Paseando por el centro de la ciudad EL PASEO DE LAS DAMAS COMO EJEMPLO

A mí siempre me ha gustado mucho pasear, por lo que he podido ir viendo a lo largo de los años como evolucionaba nuestra ciudad de Zaragoza. Pasear a diferentes horas del día, cuando mis ocupaciones me dejaban tiempo, intentando captar esas imágenes diferentes de la ciudad que surgen en las diferentes horas del día. Pasear tranquilamente, en solitario, cruzándome con muchos de vosotros.

Pero eso ahora es casi historia, aunque aún me queda algún rato para recorrer en solitario la calle Conde de Aranda y ver sus problemas humanos, serpentear por la calle María de Molina para ver sus niveles de seguridad, o acercarme al Camino de las Torres y recorrerlo hasta el puente cuyo nombre nos trae tantos recuerdos. La cercanía de las elecciones hace que siga haciendo lo que llevo años haciendo, que continúe recorriendo nuestra ciudad… Pero ahora lo hago desde otro punto de vista, rodeado de personas y acompañado por algunos medios.

Es otra forma de ver la ciudad, quizá tendría que decir que ha llegado el tiempo de compartir con los vecinos sus problemas, de parar en la calle a hablar de sus necesidades, de entrar en sus tiendas y preguntarles por sus expectativas… De constatar que era acertada mi percepción de la ciudad en la que me siento feliz, en la que quiero vivir y para la que quiero lo mejor.

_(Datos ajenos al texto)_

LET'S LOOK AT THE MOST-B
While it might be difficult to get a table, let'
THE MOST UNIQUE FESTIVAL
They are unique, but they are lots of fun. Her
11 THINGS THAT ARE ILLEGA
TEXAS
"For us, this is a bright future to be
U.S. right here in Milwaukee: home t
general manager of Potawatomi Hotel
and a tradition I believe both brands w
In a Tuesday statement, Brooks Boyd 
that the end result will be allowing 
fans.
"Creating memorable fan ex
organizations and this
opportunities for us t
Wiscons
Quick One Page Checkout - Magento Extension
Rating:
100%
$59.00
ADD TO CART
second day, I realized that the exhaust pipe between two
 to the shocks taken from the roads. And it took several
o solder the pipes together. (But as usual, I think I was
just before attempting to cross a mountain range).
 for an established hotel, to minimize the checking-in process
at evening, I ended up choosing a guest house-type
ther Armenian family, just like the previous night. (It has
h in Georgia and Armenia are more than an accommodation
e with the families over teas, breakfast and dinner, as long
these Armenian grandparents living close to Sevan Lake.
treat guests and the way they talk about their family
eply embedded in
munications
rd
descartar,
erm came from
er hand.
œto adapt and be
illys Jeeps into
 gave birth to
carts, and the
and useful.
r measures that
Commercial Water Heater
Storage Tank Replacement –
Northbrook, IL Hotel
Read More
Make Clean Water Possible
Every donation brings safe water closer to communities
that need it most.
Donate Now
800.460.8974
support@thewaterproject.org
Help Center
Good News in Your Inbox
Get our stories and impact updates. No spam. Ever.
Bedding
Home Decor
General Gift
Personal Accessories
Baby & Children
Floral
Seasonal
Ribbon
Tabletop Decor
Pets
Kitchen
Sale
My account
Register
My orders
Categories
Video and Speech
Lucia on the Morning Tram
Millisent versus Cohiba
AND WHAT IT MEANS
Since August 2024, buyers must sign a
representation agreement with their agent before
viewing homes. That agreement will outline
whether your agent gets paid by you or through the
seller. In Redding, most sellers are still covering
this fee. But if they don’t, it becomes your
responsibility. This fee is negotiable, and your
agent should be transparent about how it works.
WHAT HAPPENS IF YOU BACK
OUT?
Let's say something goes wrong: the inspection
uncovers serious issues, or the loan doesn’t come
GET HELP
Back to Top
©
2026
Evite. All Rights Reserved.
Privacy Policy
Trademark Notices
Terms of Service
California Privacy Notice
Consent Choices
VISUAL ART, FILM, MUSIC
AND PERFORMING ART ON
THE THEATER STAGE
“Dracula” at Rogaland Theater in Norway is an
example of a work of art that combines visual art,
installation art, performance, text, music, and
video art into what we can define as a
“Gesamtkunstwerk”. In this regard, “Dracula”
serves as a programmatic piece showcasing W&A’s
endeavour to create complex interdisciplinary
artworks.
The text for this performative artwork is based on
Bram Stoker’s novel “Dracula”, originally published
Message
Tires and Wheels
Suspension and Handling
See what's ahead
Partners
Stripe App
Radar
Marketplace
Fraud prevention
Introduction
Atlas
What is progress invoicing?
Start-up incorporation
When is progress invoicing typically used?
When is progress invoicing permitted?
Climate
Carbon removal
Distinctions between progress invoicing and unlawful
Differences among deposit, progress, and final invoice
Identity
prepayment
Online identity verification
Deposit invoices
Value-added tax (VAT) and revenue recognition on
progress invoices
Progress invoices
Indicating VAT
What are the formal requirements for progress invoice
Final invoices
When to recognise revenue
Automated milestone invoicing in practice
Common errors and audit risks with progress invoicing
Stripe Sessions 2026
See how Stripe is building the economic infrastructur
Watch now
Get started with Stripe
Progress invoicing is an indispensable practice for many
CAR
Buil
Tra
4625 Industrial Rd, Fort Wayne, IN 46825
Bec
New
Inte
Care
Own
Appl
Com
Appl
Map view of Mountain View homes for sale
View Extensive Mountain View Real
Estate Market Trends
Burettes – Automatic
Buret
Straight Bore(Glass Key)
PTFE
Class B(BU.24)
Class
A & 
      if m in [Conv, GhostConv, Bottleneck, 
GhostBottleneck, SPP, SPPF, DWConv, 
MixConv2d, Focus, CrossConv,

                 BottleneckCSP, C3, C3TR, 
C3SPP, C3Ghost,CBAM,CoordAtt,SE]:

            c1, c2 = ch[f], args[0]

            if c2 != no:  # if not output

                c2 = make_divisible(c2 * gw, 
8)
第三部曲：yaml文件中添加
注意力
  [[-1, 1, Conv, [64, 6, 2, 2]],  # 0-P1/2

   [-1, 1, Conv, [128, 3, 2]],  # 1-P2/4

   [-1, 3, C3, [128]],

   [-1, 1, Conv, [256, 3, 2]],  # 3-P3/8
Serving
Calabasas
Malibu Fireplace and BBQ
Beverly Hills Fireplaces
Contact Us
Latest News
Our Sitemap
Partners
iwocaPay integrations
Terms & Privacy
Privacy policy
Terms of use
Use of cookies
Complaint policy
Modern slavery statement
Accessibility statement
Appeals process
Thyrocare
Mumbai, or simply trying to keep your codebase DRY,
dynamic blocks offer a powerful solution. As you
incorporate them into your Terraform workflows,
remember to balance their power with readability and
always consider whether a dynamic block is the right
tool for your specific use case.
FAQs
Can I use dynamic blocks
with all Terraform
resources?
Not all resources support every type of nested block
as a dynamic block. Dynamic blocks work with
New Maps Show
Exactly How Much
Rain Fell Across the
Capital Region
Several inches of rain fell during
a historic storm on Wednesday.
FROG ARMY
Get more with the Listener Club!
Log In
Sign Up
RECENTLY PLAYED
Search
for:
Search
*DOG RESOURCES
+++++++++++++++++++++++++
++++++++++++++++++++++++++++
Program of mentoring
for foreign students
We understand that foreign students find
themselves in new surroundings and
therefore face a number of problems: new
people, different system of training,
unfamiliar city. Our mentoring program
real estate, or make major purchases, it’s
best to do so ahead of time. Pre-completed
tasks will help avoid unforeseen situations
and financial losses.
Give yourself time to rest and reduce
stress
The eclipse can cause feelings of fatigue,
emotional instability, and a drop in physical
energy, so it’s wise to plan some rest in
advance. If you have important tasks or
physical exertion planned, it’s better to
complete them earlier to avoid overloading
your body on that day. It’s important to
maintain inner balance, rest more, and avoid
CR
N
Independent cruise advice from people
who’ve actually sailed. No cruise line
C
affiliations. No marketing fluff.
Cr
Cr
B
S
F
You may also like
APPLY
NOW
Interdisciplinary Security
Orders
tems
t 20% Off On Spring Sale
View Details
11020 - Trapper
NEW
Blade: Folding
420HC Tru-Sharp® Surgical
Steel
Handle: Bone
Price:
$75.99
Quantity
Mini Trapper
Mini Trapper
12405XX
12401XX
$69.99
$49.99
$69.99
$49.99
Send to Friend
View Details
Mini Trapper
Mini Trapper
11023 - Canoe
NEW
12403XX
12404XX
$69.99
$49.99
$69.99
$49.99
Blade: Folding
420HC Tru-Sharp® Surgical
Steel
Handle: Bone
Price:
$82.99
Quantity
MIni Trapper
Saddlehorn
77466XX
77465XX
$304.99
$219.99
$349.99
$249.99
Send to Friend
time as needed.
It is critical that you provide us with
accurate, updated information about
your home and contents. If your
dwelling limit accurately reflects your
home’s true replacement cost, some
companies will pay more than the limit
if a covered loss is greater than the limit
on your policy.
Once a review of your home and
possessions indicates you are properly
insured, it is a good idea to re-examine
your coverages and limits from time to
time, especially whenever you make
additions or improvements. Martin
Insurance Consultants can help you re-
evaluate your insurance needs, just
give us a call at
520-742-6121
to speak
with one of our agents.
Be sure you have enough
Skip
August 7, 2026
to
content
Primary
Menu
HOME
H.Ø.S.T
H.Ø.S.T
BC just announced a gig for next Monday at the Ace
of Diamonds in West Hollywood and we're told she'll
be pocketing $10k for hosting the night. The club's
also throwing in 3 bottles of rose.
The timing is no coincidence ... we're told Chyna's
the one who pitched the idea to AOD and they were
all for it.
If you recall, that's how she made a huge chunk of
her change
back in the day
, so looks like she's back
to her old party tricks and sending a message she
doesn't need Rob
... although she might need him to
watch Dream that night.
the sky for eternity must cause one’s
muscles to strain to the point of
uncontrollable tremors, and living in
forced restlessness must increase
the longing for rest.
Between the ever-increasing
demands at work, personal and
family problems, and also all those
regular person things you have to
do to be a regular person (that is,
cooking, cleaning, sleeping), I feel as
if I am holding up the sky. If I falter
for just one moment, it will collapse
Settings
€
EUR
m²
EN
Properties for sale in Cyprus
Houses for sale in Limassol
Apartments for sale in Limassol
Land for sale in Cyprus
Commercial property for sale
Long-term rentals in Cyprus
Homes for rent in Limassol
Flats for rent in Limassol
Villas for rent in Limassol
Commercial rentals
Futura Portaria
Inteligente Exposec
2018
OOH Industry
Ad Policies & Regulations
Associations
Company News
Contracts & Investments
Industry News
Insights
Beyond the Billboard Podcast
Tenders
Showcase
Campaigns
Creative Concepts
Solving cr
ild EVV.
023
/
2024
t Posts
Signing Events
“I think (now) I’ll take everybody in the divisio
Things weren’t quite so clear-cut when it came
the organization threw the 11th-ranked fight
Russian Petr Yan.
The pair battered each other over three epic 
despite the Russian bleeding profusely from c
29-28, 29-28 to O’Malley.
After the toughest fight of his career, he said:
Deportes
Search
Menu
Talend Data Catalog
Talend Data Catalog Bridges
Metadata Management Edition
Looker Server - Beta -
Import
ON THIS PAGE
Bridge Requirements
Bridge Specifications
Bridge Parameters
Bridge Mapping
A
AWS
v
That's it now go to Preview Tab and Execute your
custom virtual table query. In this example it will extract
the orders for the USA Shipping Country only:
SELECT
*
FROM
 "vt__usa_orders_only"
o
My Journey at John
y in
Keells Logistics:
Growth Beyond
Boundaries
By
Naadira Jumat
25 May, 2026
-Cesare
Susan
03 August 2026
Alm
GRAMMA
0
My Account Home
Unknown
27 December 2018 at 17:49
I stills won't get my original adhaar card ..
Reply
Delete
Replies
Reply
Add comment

Acabo de hacer estos recorridos por la zona del Paseo de las Damas, que vertebra una zona comercial muy importante, una zona urbana que hay que arreglar y que hay que rediseñar para que pueda ser un espacio accesible a todos, incluso al coche. Esta apuesta por esta zona nos permitirá poner en marcha las zonas urbanas comerciales, verdaderas apuestas por el comercio de proximidad que gozará de todo nuestro apoyo y que contribuirá a convertir calles como este paseo en un verdadero paseo, con bancos, con color, con árboles y vegetación, con buena iluminación y con seguridad para las personas que tengan discapacidad o limitaciones de cualquier tipo. Esta es una apuesta por las personas, por la justicia, por hacer una ciudad del bienestar. Y, además, de la mano de los ciudadanos y de esos comerciantes que con sus puertas abiertas hacen posible que las calles sean espacios de vida y de tránsito.